Jochen Höller

Jochen Hoeller Kuenstler

Texte sind meine Grundlage, Bücher sind mein Material - ihre Inhalte schaffen eine Vorstellung von der Welt - aber ein veränderter Blick darauf lässt sie uns anders verstehen - die Welt ist eine Reihe relativer Wahrheiten Wahrheiten, sozusagen - oder ist sie nie so, wie sie uns erscheint?

– Jochen Höller
Herkunft1977 in Amstetten, Niederösterreich

Jochen Höller ist ein Künstler der Worte. Hinter jedem seiner Kunstwerke steht eine Geschichte. Die Themen Wissen und Glauben sind allgegenwärtig und werden sorgfältig abgewogen. Worte werden aus ihrem Kontext heraus entfernt, gesammelt und neu platziert. So formen die Schriften von Philosophen ihre eignen Abbilder, Galaxien erleuchten durch akribisch als Sternenformationen platzierte Buchstaben und die liebenden Marilyn Monroe und Arthur Miller werden wortwörtlich im Texte verwoben.

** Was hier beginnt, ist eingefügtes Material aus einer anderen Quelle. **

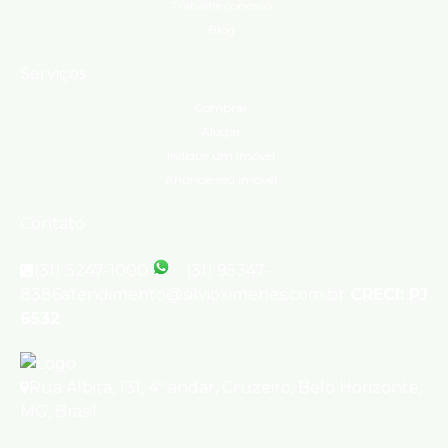
Trabalhe conosco
Blog
Serviços
Comprar
Alugar
Indique um imóvel
Anuncie seu imóvel
Contato
(31) 3247-1000
(31) 95347-
8386
atendimento@silvioximenes.com.br
CRECI: PJ
6532
Rua Albita
,
131
,
4º andar
,
Cruzeiro
,
Belo Horizonte
,
MG
,
Brasil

Der in Wien lebende Kunstschaffende fokussierte sich nach dem Studium der Bildhauerei an der Kunstuniversität Linz ganz auf die Arbeit mit Papier, welche der Methode eines Selbst-Ordnungssystems unterliegt. Der Künstler spielt mit herkömmlichen Vorstellungen von Ordnung und von Informationstransfer.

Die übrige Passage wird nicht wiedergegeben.